Cardozo almost came to attention, turned around, and marched down the street. The small figure in its shabby corduroy jacket, bouncing under a mop of curly hair, looked incongruous between the elegant houses. The commissaris nodded approvingly. Cardozo’s willingness to do his share showed. The young man was shaping up well, but he wasn’t a complete policeman yet. The commissaris remembered words spoken by his superiors, who had, since then, turned into old men and doddered into then-graves. A policeman is cunning but moderate. Sly as a snake, innocent as a dove. He said the word aloud. “Sly.” A good word. To be sly without malice. He would need his slyness now, to sort out this mess caused by uncontrolled but very human emotions. A poisoned dog and a clownish, frumped-up woman, dead in a pool of rainwater. He wondered what else they would find, for the emotions weren’t curbed yet. He knew that his main task was to prevent further manifestations and he would have to solve the present riddle to be able to do so.

A large white motorcycle whizzed past, ridden by what looked to be a mechanical man, completely wrapped in white leather, his face hidden by a plastic visor. The Amsterdam police emblem, a naked sword resting on an open book, was painted on the motorcycle’s metal saddlebag. It also showed on the policeman’s helmet. The motorcycle’s presence kept drivers in line. The commissaris looked at his own image mirrored in a store window. The image peered back at him, a small man dressed in grays with a thin face and a glint of gold-rimmed spectacles. Chief of the murder brigade, gliding through the city almost transparent, completely unnoticed. “A sneak,” he said aloud. What could a sneak prevent? But he would do his best, this very best, and his mind was locked on the case again as he opened the door of the Citroen.

\\\\\ 11 /////

The Commissaris pointed the sleek nose of the Citroen away from the curb and waited patiently for an opening. He sat poised at the wheel. The opening came and the car lurched forward and immediately lost the impact of its leap as it settled sedately, nudged into the homeward stream. The commissaris grinned at the success of his maneuver, but the grin faded away as pain activated the nerves in his thighs. He knew he should be home in bed, with his tube of medication on the night table and his wife hovering around, speaking to him soothingly, fluffing up his cushions, caring. The radio crackled.

“Commissaris?”

“Yes.”

“The adjutant has telephoned, sir. They found their suspect, Mr. Vleuten, and are now on the river in the suspect’s boat. The interrogation will take place at Mr. Vleuten’s house, Amsteldijk One-seven-two.”

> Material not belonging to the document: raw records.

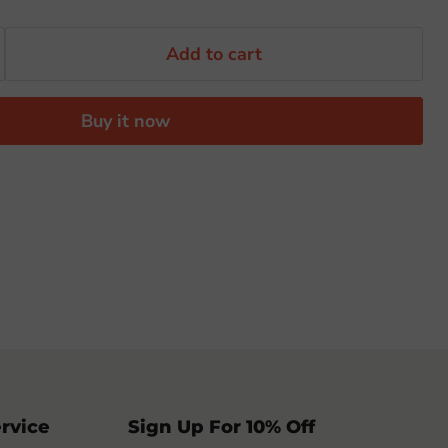
Add to cart
Buy it now
rvice
Sign Up For 10% Off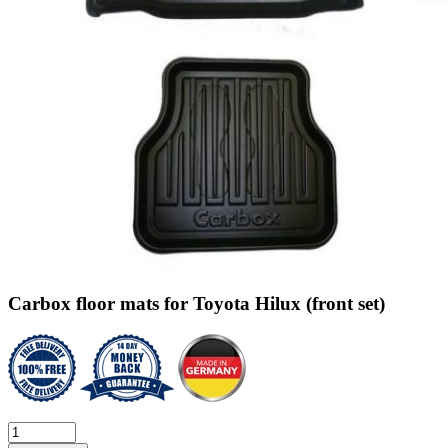
Carbox floor mats for Toyota Hilux (front set)
Carbox
floor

“Thank you, I’ll go there now.”

“Do you want your secretary to stay in your office, sir?”

“No. Thank her for her assistance. Over and out.”

He was almost home, but he took the first road on the left and headed for the river. To be driving around, straining himself, pushing a case that could just as well be solved by his assistants, was pure idiocy. Or sanity, if his choice was between activity and the slow senseless existence of some delicate plant in a greenhouse. He had been ill for a long time now, with no real hope of recovery, although he kept trying to convince his wife of the opposite. Activity might kill him, but it would keep him alert meanwhile.

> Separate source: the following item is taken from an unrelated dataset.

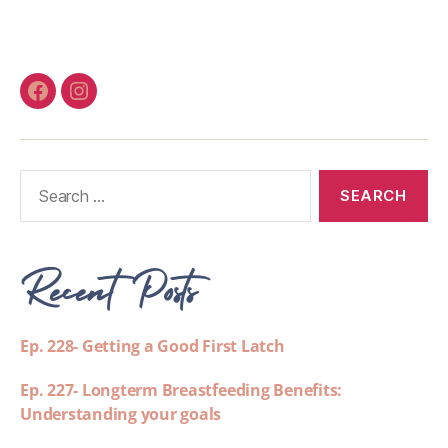
Recent Posts
Ep. 228- Getting a Good First Latch
Ep. 227- Longterm Breastfeeding Benefits:
Understanding your goals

The car shot through an orange light, turned again, and began to follow the river. He glanced at the house numbers; another block to go. He found the mooring and parked under a row of elms that had survived the gale. The pain in his thighs had reached a steady level and he could bear with it. He got out, content to wait. A tanker came chugging up the river and he admired its strong sturdy lines under the superstructure of artfully intertwined tubes painted a brilliant white. He leaned against a tree and returned the tanker’s greeting, a slow solemn wave of the man at the wheel. A heron, balanced on a partly submerged log saw the commissaris’s arm move and lifted a long leg but decided to stay where it was and pointed its beak at the water again. Some fat coots were rowing about busily, only a few yards away, headed for a patch of duckweed, rippling in the river’s flow. The commissaris was still leaning against the elm when the baboon’s boat arrived and touched the quayside with a tire hung over its gunwale.